■ Exercise prompt
Copy down every line of the data that follows exactly. Omit the pictures.

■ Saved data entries
--- --- ---

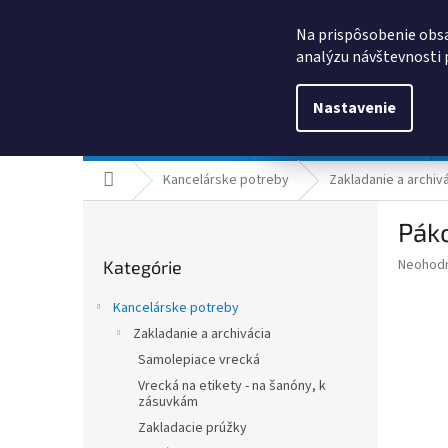
Prejsť
0385325635
obchod@kancpapier.sk
na
Na prispôsobenie obsa
obsah
analýzu návštevnosti 
Nastavenie
Kancelárske potreby
Technologické výrobky
Domov
Kancelárske potreby
Zakladanie a archiv
B
Pák
o
Preskočiť
č
Priemer
Neohod
Kategórie
kategórie
n
hodnote
ý
produkt
Kancelárske potreby
p
je
Zakladanie a archivácia
0,0
a
z
Samolepiace vrecká
n
5
e
Vrecká na etikety - na šanóny, k
hviezdič
zásuvkám
l
Zakladacie prúžky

--- --- ---

■ Result of the exercise
Prejsť
0385325635
obchod@kancpapier.sk
na
Na prispôsobenie obsa
obsah
analýzu návštevnosti 
Nastavenie
Kancelárske potreby
Technologické výrobky
Domov
Kancelárske potreby
Zakladanie a archiv
B
Pák
o
Preskočiť
č
Priemer
Neohod
Kategórie
kategórie
n
hodnote
ý
produkt
Kancelárske potreby
p
je
Zakladanie a archivácia
0,0
a
z
Samolepiace vrecká
n
5
e
Vrecká na etikety - na šanóny, k
hviezdič
zásuvkám
l
Zakladacie prúžky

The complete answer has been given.